The companies that are the biggest users of single-use packaging for their products, such as food and beverage companies, are investing in finding a solution that will not have serious consequences for their bottom line, realizing that the plastic pollution problem is an increasing impediment to their ability to do business efficiently. The climate action NGO WRAP reports that the global packaging industry alone generates 141 million tonnes of plastic waste each year.
Yet for any of this to be useful, the bacteria need to be able to degrade plastic much faster – hundreds or thousands of times faster – which is no small affair. Some scientists have had luck modifying bacteria so they break down plastic in days instead of years, and others have created a “super enzyme” that combines two different plastic-eating enzymes.
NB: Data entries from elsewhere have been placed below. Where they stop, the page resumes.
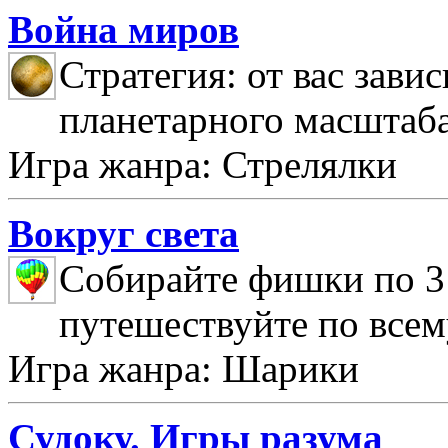
Война миров
Стратегия: от вас зави
планетарного масштаб
Игра жанра: Стрелялки
Вокруг света
Собирайте фишки по 3 
путешествуйте по всем
Игра жанра: Шарики
Судоку. Игры разума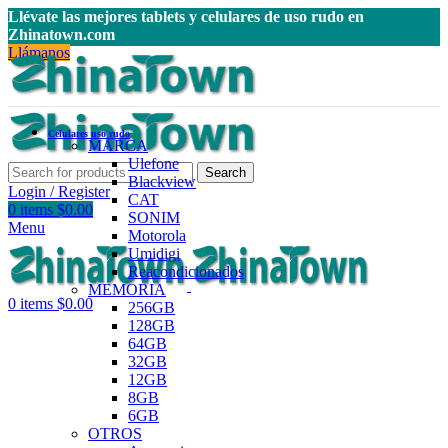
Llévate las mejores tablets y celulares de uso rudo en
Zhinatown.com
Llámanos
Celulares uso rudo
MARCA
Ulefone
Search
Blackview
Login / Register
CAT
0
items
$
0.00
SONIM
Menu
Motorola
Umidigi
Reacondicionados
MEMORIA
0
items
$
0.00
256GB
128GB
64GB
32GB
12GB
8GB
6GB
OTROS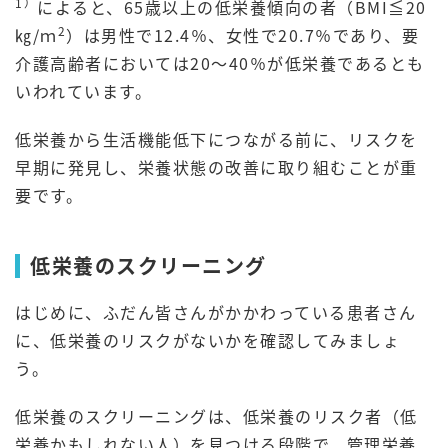
1）
によると、65歳以上の低栄養傾向の者（BMI≦20
2
㎏/ｍ
）は男性で12.4％、女性で20.7％であり、要
介護高齢者においては20～40％が低栄養であるとも
いわれています。
低栄養から生活機能低下につながる前に、リスクを
早期に発見し、栄養状態の改善に取り組むことが重
要です。
低栄養のスクリーニング
はじめに、ふだん皆さんがかかわっている患者さん
に、低栄養のリスクがないかを確認してみましょ
う。
低栄養のスクリーニングは、低栄養のリスク者（低
栄養かもしれない人）を見つける段階で、管理栄養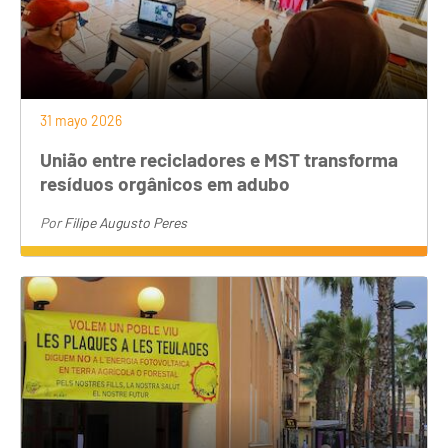
31 mayo 2026
União entre recicladores e MST transforma
resíduos orgânicos em adubo
Por
Filipe Augusto Peres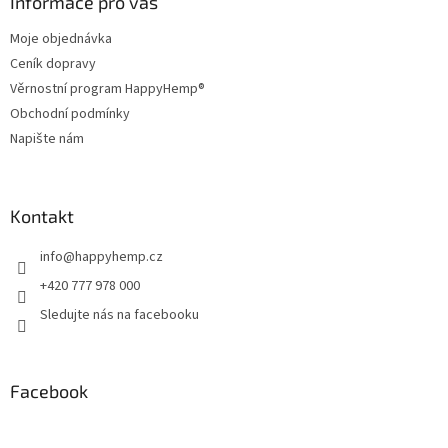
a
Informace pro vás
c
t
í
Moje objednávka
í
p
Ceník dopravy
r
v
Věrnostní program HappyHemp®
k
Obchodní podmínky
y
Napište nám
v
ý
p
i
Kontakt
s
u
info
@
happyhemp.cz
+420 777 978 000
Sledujte nás na facebooku
Facebook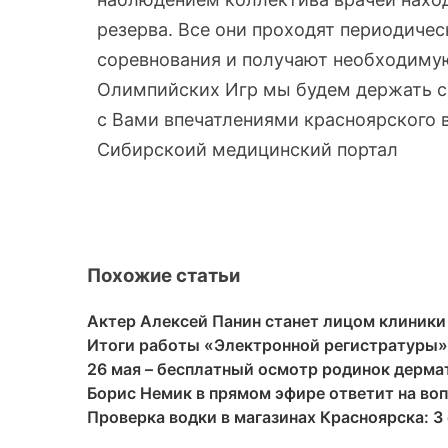
резерва. Все они проходят периодиче
соревнования и получают необходиму
Олимпийских Игр мы будем держать с
с Вами впечатлениями красноярского 
Сибирскоий медицинский портал
Похожие статьи
Актер Алексей Панин станет лицом клиники
Итоги работы «Электронной регистратуры» 
26 мая – бесплатный осмотр родинок дерма
Борис Немик в прямом эфире ответит на воп
Проверка водки в магазинах Красноярска: 3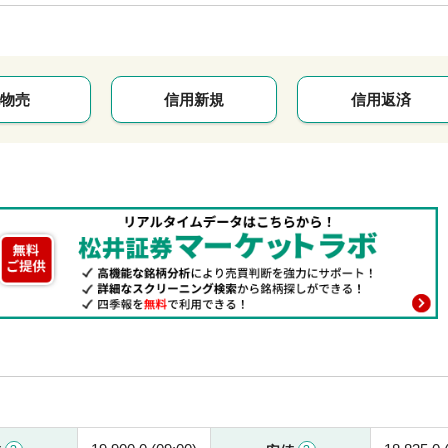
物売
信用新規
信用返済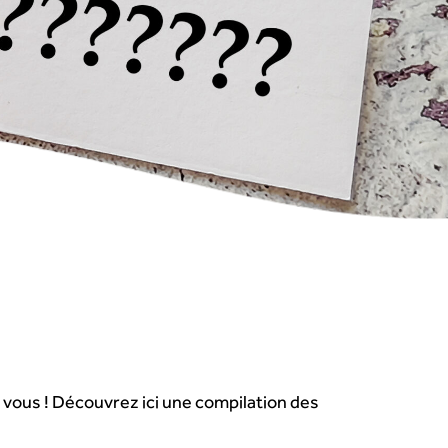
r vous ! Découvrez ici une compilation des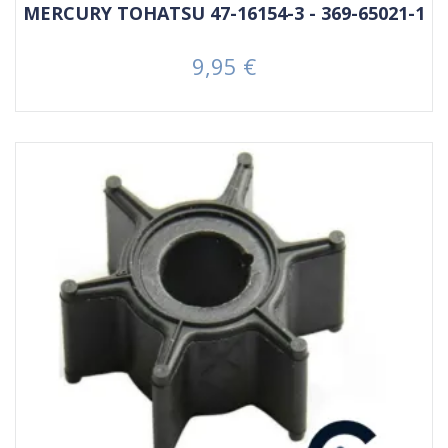
MERCURY TOHATSU 47-16154-3 - 369-65021-1
9,95 €
Prezzo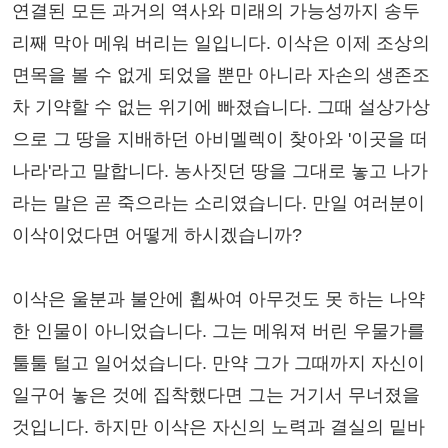
연결된 모든 과거의 역사와 미래의 가능성까지 송두
리째 막아 메워 버리는 일입니다. 이삭은 이제 조상의
면목을 볼 수 없게 되었을 뿐만 아니라 자손의 생존조
차 기약할 수 없는 위기에 빠졌습니다. 그때 설상가상
으로 그 땅을 지배하던 아비멜렉이 찾아와 '이곳을 떠
나라'라고 말합니다. 농사짓던 땅을 그대로 놓고 나가
라는 말은 곧 죽으라는 소리였습니다. 만일 여러분이
이삭이었다면 어떻게 하시겠습니까?
이삭은 울분과 불안에 휩싸여 아무것도 못 하는 나약
한 인물이 아니었습니다. 그는 메워져 버린 우물가를
툴툴 털고 일어섰습니다. 만약 그가 그때까지 자신이
일구어 놓은 것에 집착했다면 그는 거기서 무너졌을
것입니다. 하지만 이삭은 자신의 노력과 결실의 밑바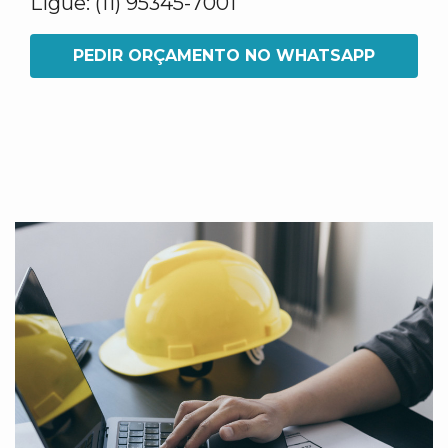
Ligue: (11) 95345-7001
PEDIR ORÇAMENTO NO WHATSAPP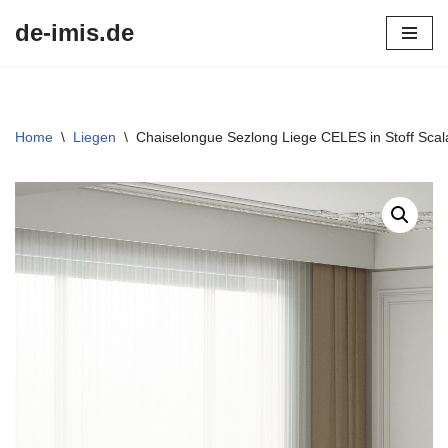
de-imis.de
Przejdź
do
treści
Home
\
Liegen
\
Chaiselongue Sezlong Liege CELES in Stoff Sca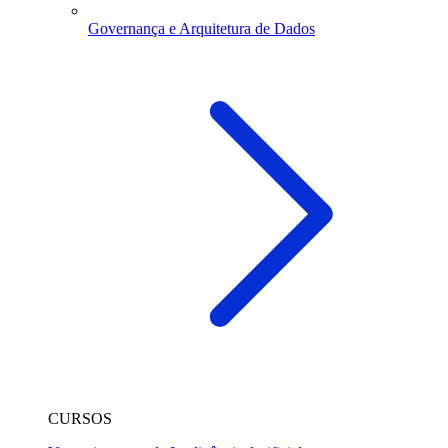
Governança e Arquitetura de Dados
CURSOS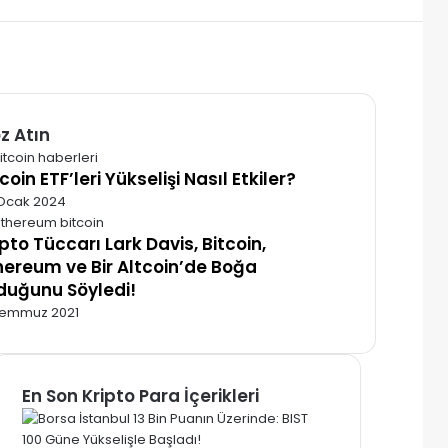
z Atın
alı
coin ETF’leri Yükselişi Nasıl Etkiler?
Ocak 2024
ipto Tüccarı Lark Davis, Bitcoin,
hereum ve Bir Altcoin’de Boğa
duğunu Söyledi!
Temmuz 2021
En Son Kripto Para İçerikleri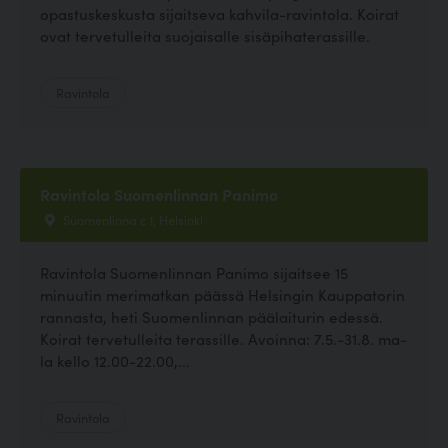
opastuskeskusta sijaitseva kahvila-ravintola. Koirat
ovat tervetulleita suojaisalle sisäpihaterassille.
Ravintola
Ravintola Suomenlinnan Panimo
Suomenlinna c 1, Helsinki
Ravintola Suomenlinnan Panimo sijaitsee 15
minuutin merimatkan päässä Helsingin Kauppatorin
rannasta, heti Suomenlinnan päälaiturin edessä.
Koirat tervetulleita terassille. Avoinna: 7.5.-31.8. ma-
la kello 12.00-22.00,...
Ravintola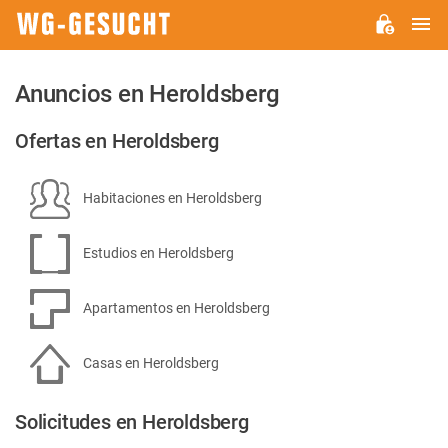
M
WG-
GESUCHT.DE
Anuncios en Heroldsberg
Ofertas en Heroldsberg
Habitaciones en Heroldsberg
Estudios en Heroldsberg
Apartamentos en Heroldsberg
Casas en Heroldsberg
Solicitudes en Heroldsberg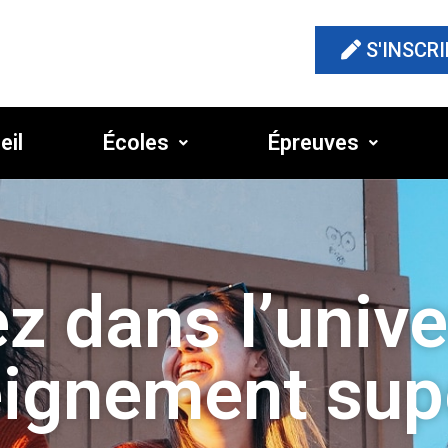
S'INSCRI
eil
Écoles
Épreuves
z dans l’univ
eignement sup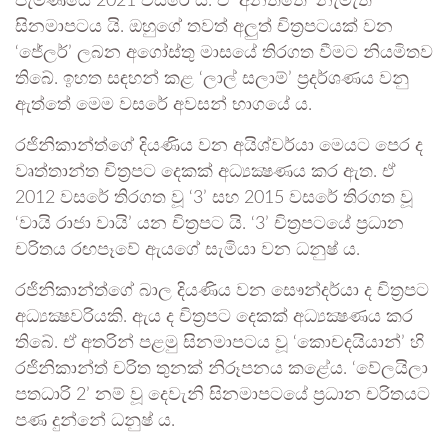
පැමිණියේ 2021 වසරේ යි. ඒ ‘අනත්තේ’ නැමැති
සිනමාපටය යි. ඔහුගේ තවත් අලුත් චිත්‍රපටයක් වන
‘ජේලර්’ ලබන අගෝස්තු මාසයේ තිරගත වීමට නියමිතව
තිබේ. ඉහත සඳහන් කළ ‘ලාල් සලාම්’ ප්‍රදර්ශණය වනු
ඇත්තේ මෙම වසරේ අවසන් භාගයේ ය.
රජිනිකාන්ත්ගේ දියණිය වන අයිශ්වර්යා මෙයට පෙර ද
වෘත්තාන්ත චිත්‍රපට දෙකක් අධ්‍යක්‍ෂණය කර ඇත. ඒ
2012 වසරේ තිරගත වූ ‘3’ සහ 2015 වසරේ තිරගත වූ
‘වායි රාජා වායි’ යන චිත්‍රපට යි. ‘3’ චිත්‍රපටයේ ප්‍රධාන
චරිතය රඟපෑවේ ඇයගේ සැමියා වන ධනුෂ් ය.
රජිනිකාන්ත්ගේ බාල දියණිය වන සෞන්දර්යා ද චිත්‍රපට
අධ්‍යක්‍ෂවරියකි. ඇය ද චිත්‍රපට දෙකක් අධ්‍යක්‍ෂණය කර
තිබේ. ඒ අතරින් පළමු සිනමාපටය වූ ‘කොචදයියාන්’ හි
රජිනිකාන්ත් චරිත තුනක් නිරූපනය කළේය. ‘වේලයිලා
පතධාරි 2’ නම් වූ දෙවැනි සිනමාපටයේ ප්‍රධාන චරිතයට
පණ දුන්නේ ධනුෂ් ය.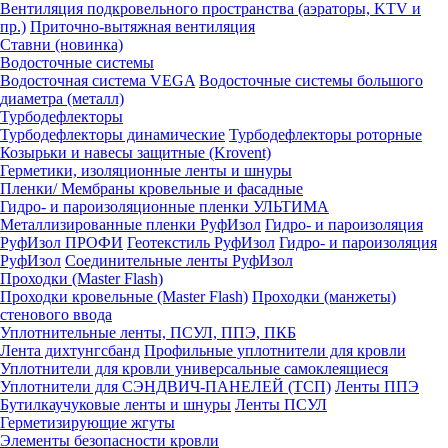
Вентиляция подкровельного пространства (аэраторы, KTV и
пр.)
Приточно-вытяжная вентиляция
Ставни (новинка)
Водосточные системы
Водосточная система VEGA
Водосточные системы большого
диаметра (металл)
Турбодефлекторы
Турбодефлекторы динамические
Турбодефлекторы роторные
Козырьки и навесы защитные (Krovent)
Герметики, изоляционные ленты и шнуры
Пленки/ Мембраны кровельные и фасадные
Гидро- и пароизоляционные пленки УЛЬТИМА
Металлизированные пленки РуфИзол
Гидро- и пароизоляция
РуфИзол ПРОФИ
Геотекстиль РуфИзол
Гидро- и пароизоляция
РуфИзол
Соединительные ленты РуфИзол
Проходки (Master Flash)
Проходки кровельные (Master Flash)
Проходки (манжеты)
стенового ввода
Уплотнительные ленты, ПСУЛ, ППЭ, ПКБ
Лента дихтунгсбанд
Профильные уплотнители для кровли
Уплотнители для кровли универсальные самоклеящиеся
Уплотнители для СЭНДВИЧ-ПАНЕЛЕЙ (ТСП)
Ленты ППЭ
Бутилкаучуковые ленты и шнуры
Ленты ПСУЛ
Герметизирующие жгуты
Элементы безопасности кровли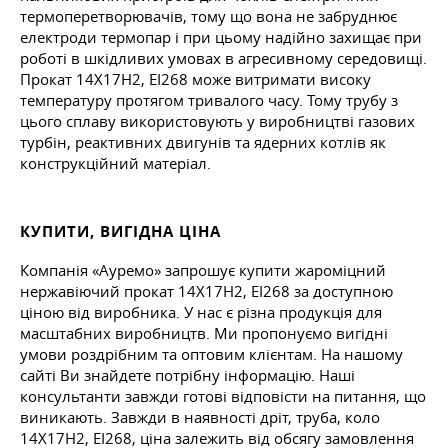
термоперетворювачів, тому що вона не забруднює
електроди термопар і при цьому надійно захищає при
роботі в шкідливих умовах в агресивному середовищі.
Прокат 14Х17Н2, ЕІ268 може витримати високу
температуру протягом тривалого часу. Тому трубу з
цього сплаву використовують у виробництві газових
турбін, реактивних двигунів та ядерних котлів як
конструкційний матеріал.
КУПИТИ, ВИГІДНА ЦІНА
Компанія «Ауремо» запрошує купити жароміцний
нержавіючий прокат 14Х17Н2, ЕІ268 за доступною
ціною від виробника. У нас є різна продукція для
масштабних виробництв. Ми пропонуємо вигідні
умови роздрібним та оптовим клієнтам. На нашому
сайті Ви знайдете потрібну інформацію. Наші
консультанти завжди готові відповісти на питання, що
виникають. Завжди в наявності дріт, труба, коло
14Х17Н2, ЕІ268, ціна залежить від обсягу замовлення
Carbios is a French firm that launched an industrial demonstration plant for its enzymatic recycling process in September 2021. The enzymatic recycling uses enzymes produced by the bacteria to break down the plastic. “This demonstration plant, located on a site of the Michelin Group in Clermont-Ferrand, will validate the technical, environmental and economic performance of the enzymatic PET recycling process. This step will make it possible to prepare the complete engineering documents for the process (from waste to monomers) for the construction and implementation of a first industrial unit,” the company states on its website. It adds that its enzymatic recycling process “allows infinite recycling of all types of PET waste as well as the production of 100% recycled and 100% recyclable PET products, without loss of quality.” Carbios is partnering with L’Oréal, Nestlé Waters, PepsiCo, Suntory Beverage and Food Europe, Novozymes and Technip Energies to promote the circular economy of plastics and to help it develop and industrialize its technology.
This solution does not break the plastic down into its most fundamental elements but back into the monomers that compose plastic. This makes it an effective closed-loop system for the re-creation of plastics, without removing plastics from the system altogether.